The security company that discovered the software hole exploited by the Code Red worm has launched an attack on the FBI for its reluctance to publicize the flaw.

The self-propagating worm infected an estimated 975,000 servers in July and August 2001. But representatives of eEye Digital Security, which discovered the flaw in Microsoft's Internet Information Server (IIS) exploited by the worm, say the FBI should have been more proactive in warning people about a "test" version of the worm to which it was alerted in April.

"Had the FBI been more vigilant in its warnings, Code Red would have had less of an impact than it did," said Mark Jones, U.K. manager of eEye Digital.

FBI representatives could not immediately be reached for comment.

The FBI's National Infrastructure Protection Center (NIPC) had received earlier reports of a Code Red-like worm that affected a buffer overflow vulnerability in Microsoft IIS 4. It is now thought that this was a test version, as the more virulent Code Red was adapted to target a similar hole in the more widely used IIS 5 servers.

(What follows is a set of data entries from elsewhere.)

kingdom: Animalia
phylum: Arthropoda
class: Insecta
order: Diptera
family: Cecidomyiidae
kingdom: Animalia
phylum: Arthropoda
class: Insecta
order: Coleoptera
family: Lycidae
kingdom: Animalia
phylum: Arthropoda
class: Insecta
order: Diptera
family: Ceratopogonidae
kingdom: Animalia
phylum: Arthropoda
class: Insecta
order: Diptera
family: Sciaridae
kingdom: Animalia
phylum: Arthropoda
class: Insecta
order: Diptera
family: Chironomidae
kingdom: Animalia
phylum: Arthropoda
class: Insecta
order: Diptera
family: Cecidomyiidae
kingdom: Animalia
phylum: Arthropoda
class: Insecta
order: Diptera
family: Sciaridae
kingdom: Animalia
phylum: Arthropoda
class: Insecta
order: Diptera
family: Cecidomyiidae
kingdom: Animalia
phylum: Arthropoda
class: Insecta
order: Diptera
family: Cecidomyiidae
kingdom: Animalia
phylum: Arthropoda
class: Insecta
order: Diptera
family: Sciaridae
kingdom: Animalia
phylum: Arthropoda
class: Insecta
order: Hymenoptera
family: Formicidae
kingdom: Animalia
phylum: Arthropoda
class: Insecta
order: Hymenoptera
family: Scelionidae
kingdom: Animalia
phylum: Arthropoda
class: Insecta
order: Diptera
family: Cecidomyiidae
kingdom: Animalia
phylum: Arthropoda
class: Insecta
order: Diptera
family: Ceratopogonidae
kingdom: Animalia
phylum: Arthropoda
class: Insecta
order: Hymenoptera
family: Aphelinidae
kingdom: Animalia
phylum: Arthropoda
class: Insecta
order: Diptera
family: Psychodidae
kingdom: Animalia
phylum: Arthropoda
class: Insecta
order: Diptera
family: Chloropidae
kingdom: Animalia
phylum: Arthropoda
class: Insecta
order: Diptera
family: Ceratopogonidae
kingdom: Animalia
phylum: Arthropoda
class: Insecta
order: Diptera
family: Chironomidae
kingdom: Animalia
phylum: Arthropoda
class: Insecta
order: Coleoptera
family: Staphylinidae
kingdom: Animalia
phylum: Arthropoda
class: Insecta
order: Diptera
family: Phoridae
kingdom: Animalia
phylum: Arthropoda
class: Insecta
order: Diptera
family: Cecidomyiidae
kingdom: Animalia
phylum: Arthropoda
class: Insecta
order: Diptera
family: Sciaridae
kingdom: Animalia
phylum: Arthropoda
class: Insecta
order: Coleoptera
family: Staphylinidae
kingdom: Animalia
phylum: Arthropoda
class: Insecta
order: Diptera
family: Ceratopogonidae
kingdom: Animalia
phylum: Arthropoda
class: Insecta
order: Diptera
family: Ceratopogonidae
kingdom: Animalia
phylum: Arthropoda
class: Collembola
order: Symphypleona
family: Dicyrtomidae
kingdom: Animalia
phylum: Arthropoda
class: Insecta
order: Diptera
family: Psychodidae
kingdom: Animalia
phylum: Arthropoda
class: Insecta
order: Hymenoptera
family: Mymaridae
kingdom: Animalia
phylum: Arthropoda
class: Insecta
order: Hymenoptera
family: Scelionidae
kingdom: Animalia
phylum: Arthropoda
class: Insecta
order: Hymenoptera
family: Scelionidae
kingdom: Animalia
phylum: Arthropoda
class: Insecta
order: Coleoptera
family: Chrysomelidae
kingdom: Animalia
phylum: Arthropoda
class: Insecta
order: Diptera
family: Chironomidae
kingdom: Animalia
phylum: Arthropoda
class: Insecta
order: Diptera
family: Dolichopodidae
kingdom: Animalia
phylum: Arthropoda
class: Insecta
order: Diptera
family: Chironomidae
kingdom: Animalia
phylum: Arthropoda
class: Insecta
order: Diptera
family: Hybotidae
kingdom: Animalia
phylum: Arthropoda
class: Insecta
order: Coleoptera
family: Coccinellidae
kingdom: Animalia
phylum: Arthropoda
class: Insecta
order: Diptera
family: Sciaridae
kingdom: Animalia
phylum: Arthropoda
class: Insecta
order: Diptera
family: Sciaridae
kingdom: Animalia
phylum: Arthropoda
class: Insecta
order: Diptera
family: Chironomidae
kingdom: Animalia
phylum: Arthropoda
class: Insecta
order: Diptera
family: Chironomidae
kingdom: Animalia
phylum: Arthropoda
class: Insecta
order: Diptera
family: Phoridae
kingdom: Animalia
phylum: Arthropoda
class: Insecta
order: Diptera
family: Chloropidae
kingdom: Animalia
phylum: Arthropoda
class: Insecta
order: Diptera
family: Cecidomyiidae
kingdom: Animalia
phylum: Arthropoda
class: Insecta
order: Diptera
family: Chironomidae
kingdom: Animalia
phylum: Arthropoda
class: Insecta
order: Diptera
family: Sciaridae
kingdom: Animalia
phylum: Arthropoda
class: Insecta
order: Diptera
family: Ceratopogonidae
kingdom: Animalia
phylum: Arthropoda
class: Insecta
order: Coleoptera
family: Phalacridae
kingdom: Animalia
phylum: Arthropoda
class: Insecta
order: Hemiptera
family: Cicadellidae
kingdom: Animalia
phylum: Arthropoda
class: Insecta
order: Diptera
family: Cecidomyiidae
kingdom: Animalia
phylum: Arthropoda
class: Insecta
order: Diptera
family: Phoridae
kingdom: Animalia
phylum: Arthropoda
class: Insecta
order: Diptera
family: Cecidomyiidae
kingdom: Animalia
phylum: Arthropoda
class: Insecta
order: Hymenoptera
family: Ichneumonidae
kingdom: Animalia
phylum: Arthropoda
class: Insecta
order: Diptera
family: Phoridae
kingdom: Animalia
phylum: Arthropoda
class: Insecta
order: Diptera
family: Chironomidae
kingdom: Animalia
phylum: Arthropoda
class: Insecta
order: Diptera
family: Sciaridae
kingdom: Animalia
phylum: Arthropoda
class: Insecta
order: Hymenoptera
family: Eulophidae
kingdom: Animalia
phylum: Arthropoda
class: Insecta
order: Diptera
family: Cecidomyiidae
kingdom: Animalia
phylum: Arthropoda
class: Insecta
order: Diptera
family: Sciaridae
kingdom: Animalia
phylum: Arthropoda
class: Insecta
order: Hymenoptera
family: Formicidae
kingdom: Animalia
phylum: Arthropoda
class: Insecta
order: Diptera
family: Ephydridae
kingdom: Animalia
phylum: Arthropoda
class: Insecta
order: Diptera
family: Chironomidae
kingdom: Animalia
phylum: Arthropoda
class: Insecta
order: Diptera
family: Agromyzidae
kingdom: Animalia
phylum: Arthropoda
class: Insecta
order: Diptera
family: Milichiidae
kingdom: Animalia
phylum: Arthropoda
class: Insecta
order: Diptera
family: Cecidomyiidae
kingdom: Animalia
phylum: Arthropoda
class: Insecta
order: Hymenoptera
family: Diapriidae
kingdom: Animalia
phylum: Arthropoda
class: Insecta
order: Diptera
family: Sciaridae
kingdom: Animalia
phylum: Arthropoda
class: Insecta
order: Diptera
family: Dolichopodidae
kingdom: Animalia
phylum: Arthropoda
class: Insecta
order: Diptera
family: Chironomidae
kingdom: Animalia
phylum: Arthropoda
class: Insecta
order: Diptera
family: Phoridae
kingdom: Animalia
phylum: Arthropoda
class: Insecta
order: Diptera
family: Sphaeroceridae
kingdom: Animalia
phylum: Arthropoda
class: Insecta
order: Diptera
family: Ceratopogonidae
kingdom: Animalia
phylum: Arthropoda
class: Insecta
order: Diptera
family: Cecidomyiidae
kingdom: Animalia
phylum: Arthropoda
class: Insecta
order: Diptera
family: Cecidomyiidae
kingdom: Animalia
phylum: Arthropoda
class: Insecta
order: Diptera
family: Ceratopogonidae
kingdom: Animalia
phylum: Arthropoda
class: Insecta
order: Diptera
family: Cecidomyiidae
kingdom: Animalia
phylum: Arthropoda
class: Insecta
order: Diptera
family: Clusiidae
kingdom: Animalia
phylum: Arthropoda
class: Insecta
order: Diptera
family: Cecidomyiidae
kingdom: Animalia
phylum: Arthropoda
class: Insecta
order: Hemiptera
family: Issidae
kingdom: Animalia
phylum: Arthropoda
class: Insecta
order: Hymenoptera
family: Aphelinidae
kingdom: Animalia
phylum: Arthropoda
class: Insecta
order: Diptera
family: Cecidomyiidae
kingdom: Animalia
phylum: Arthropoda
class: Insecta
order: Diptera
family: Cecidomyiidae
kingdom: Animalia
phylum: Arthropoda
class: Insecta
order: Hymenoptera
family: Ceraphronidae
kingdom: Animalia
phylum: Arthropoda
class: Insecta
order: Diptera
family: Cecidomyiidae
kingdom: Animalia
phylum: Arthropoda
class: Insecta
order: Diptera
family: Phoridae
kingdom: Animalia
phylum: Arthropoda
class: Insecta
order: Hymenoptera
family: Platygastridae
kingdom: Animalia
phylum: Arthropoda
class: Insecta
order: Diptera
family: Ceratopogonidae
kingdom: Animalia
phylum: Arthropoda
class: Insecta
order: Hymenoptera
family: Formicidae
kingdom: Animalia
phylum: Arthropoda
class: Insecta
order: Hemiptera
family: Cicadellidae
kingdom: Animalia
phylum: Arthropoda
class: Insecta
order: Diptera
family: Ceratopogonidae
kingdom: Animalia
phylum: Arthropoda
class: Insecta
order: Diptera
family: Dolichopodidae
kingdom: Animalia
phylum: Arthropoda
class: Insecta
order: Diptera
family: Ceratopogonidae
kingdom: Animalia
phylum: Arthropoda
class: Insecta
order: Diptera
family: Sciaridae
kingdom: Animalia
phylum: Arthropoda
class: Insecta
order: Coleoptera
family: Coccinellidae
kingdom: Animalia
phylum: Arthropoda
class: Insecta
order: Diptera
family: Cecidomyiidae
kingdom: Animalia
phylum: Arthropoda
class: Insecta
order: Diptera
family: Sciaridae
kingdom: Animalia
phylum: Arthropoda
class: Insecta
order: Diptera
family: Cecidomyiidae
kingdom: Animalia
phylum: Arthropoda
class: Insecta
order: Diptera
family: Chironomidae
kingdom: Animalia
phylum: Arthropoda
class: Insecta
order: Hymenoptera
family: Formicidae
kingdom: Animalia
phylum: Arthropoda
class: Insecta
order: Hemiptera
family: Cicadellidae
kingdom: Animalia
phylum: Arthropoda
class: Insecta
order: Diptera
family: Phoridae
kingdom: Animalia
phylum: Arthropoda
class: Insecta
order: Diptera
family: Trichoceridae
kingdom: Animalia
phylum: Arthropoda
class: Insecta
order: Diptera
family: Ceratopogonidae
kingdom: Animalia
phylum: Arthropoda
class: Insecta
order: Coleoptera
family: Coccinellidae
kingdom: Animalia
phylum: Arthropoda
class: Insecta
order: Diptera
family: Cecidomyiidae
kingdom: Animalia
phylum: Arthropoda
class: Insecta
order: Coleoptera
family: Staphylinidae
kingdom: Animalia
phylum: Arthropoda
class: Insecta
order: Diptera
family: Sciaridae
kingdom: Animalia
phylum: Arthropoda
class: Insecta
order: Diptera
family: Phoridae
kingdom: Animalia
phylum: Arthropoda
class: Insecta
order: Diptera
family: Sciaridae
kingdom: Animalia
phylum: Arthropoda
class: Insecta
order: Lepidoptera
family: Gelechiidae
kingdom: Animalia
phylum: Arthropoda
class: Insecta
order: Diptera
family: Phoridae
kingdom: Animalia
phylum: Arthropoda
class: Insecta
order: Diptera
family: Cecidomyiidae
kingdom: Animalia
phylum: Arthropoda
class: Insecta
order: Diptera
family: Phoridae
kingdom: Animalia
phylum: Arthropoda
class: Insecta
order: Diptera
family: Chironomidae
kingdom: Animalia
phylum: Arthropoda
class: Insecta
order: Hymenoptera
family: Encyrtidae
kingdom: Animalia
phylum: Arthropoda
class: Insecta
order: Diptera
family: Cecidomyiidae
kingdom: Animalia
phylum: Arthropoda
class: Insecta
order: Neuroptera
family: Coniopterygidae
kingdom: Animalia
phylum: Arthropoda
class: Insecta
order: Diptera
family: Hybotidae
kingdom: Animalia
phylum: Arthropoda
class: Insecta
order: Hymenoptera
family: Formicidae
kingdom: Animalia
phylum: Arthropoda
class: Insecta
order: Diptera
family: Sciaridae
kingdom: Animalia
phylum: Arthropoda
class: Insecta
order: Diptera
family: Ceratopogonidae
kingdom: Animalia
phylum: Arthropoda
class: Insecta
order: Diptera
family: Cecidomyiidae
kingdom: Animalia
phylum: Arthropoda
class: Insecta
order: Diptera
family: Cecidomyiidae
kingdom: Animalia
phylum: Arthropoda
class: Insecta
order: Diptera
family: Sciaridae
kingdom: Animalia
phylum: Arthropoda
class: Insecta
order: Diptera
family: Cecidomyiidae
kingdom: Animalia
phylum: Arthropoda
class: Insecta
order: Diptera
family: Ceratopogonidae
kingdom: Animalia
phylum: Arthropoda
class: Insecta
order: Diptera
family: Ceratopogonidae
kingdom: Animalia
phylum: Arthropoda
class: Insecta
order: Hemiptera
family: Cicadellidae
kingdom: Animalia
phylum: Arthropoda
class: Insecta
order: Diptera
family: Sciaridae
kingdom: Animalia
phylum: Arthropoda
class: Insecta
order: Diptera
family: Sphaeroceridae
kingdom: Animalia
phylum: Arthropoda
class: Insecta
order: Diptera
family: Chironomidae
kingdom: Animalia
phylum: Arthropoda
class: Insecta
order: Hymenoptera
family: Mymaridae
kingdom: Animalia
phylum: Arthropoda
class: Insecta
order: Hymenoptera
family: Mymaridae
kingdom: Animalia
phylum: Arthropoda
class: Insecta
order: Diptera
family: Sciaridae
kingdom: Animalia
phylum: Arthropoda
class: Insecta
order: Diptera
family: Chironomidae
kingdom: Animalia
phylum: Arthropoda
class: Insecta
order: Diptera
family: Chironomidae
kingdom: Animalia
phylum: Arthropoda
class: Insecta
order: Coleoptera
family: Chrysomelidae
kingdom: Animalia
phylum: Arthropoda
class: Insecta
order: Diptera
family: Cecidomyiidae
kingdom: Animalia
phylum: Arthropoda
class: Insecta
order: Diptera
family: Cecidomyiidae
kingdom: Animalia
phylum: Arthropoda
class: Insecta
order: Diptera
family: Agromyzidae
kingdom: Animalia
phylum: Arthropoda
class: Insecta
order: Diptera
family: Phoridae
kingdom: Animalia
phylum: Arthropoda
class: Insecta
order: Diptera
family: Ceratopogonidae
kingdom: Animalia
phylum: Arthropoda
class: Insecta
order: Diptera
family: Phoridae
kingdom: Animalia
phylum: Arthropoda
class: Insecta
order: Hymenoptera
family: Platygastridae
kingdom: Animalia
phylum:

In a buffer overflow, an attacker floods a field, typically an address bar, with more characters than it can accommodate. The excess characters in some cases can be run as "executable" code, effectively giving the attacker control of the computer without being constrained by security measures.

The earlier worm also propagated in a manner similar to Code Red, by infecting a random list of Internet addresses and then resetting itself to attack the same machines again.

"The mechanism that the initial worm used to spread was exactly the same mechanism that was used by Code Red," Jones said. "If we had had access to the methodology used in the previous worm, we would have been able to decode Code Red sooner."

According to eEye, six days were lost investigating Code Red as a result of the delay.

Sandia National Laboratories spotted the initial worm on its systems in February, March and May 2001. It handed over complete logs of the worm's activity as well as a copy of the malicious code to the NIPC in April, but the FBI ignored the warnings. It said it decided against publicizing the worm on the basis that the Computer Emergency Response Team at Carnegie Mellon University had posted a report of the vulnerability when it was first detected in June 1999.

"It is key that the NIPC didn't publicize how the worm's methods were proliferating across machines," Jones said.

It is suspected that the two worms were written by the same person, but eEye would not confirm this without a full investigation into the matter.

Staff writer Wendy McAullife reported from London.